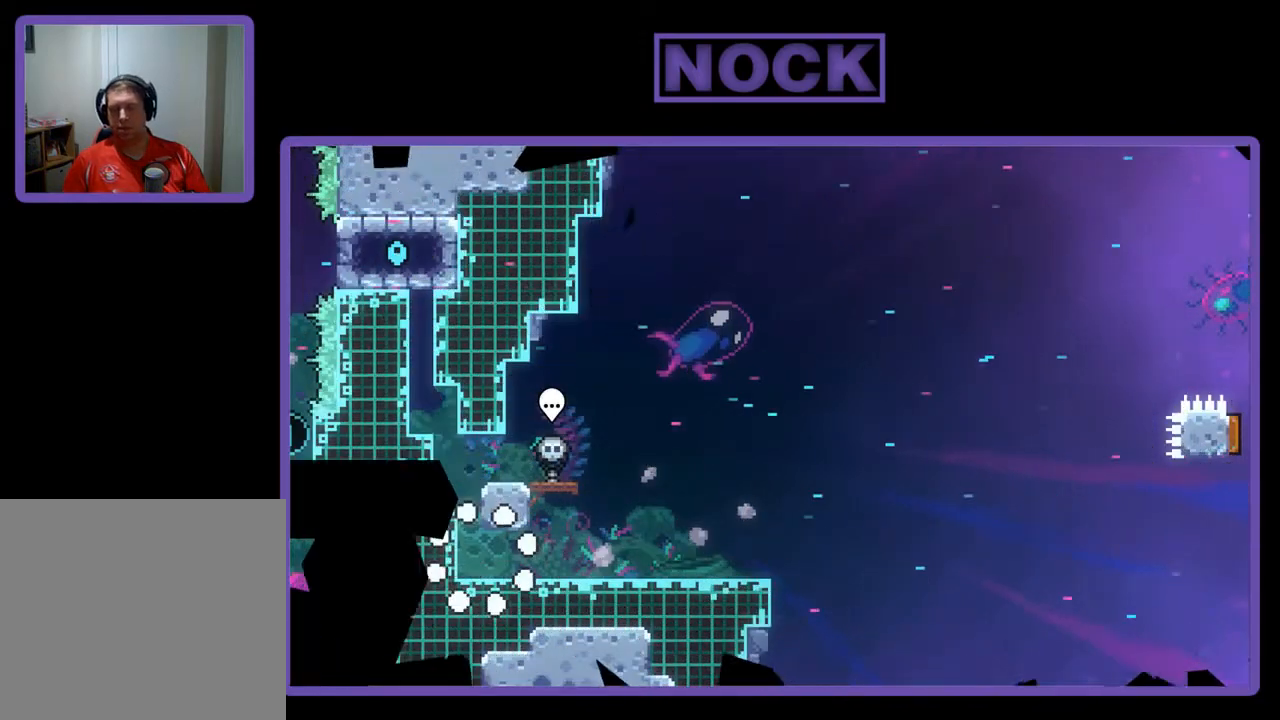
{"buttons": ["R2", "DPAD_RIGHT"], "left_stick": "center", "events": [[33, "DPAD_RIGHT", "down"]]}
=======
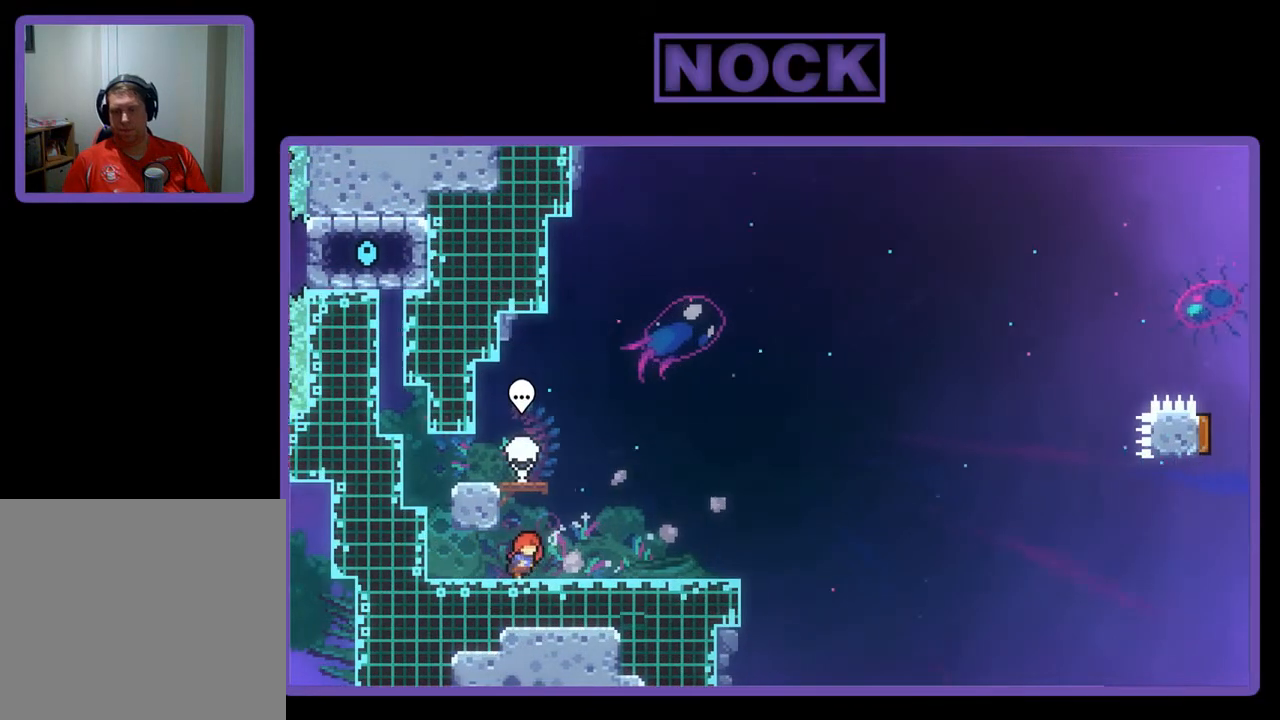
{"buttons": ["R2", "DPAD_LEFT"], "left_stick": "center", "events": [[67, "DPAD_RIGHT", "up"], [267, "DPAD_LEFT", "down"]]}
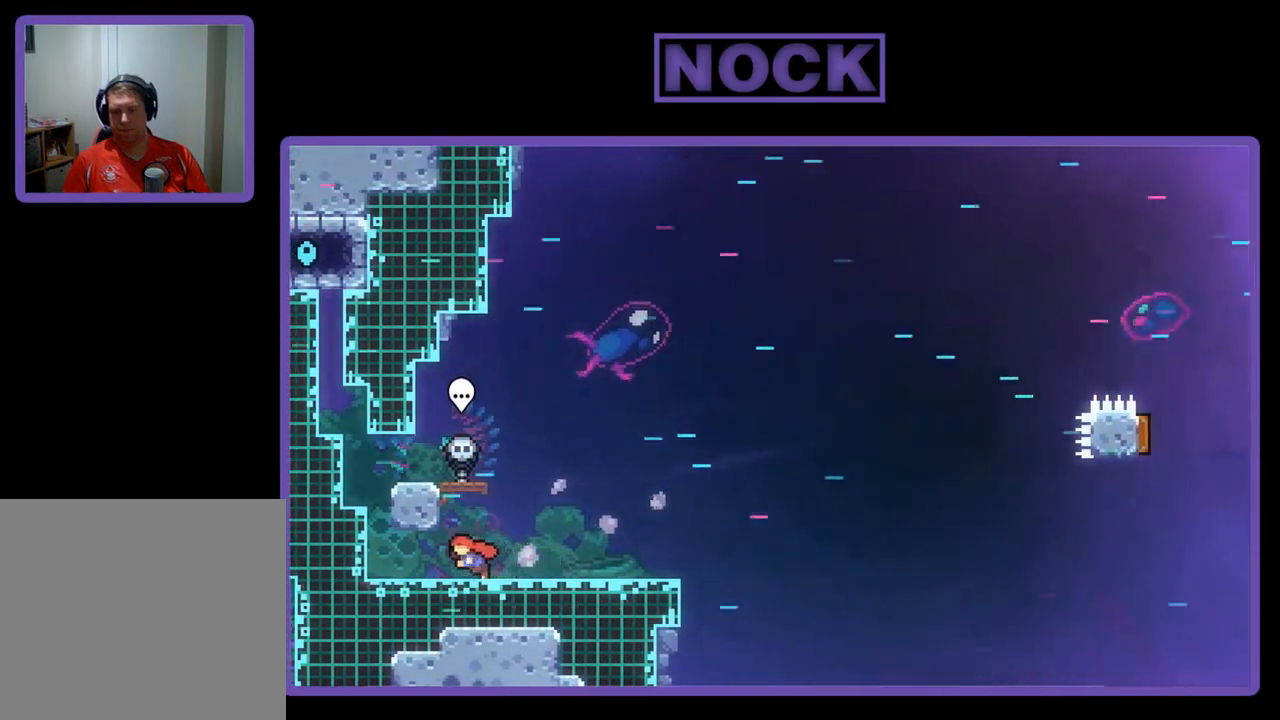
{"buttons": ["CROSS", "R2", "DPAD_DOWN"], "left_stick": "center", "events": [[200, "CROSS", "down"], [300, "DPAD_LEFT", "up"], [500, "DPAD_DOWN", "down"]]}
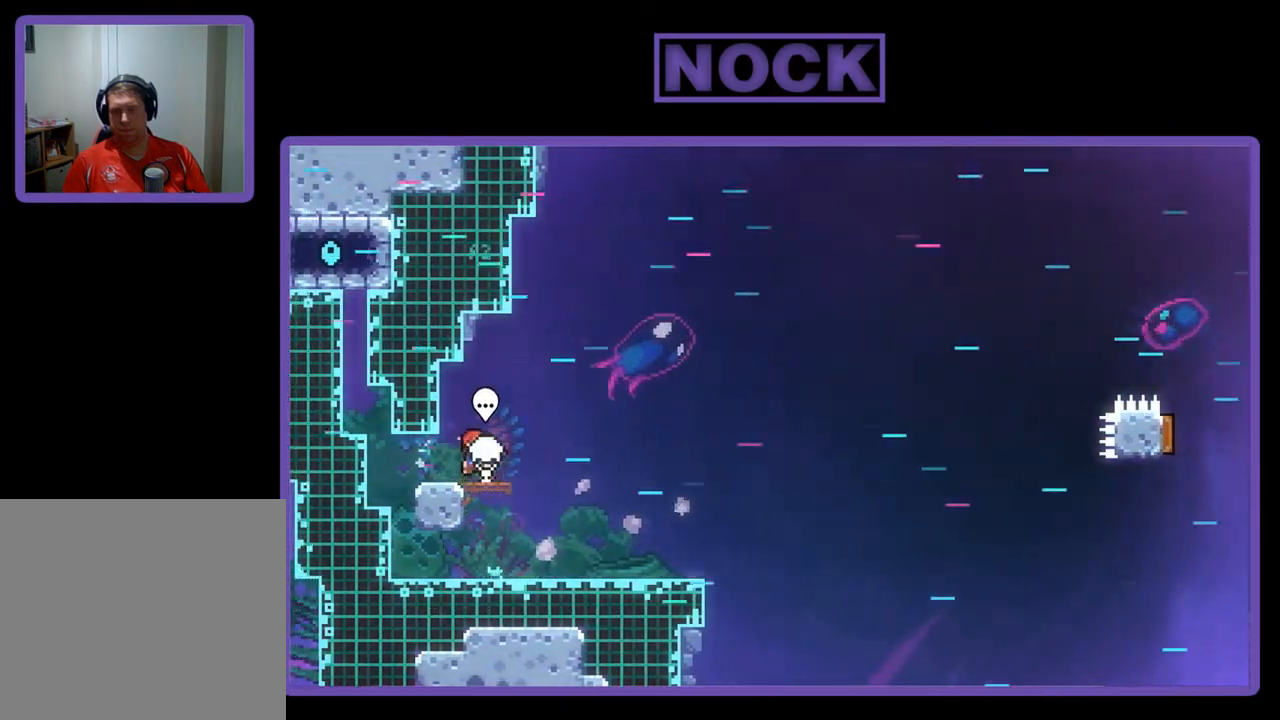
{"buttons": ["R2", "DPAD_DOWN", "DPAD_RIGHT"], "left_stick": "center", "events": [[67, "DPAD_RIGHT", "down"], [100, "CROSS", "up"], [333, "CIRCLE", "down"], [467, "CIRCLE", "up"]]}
=======
A bare number should be your reply: how many lines in the entries above include the word "CROSS".

## [RESULT FOR THIS EXERCISE]
2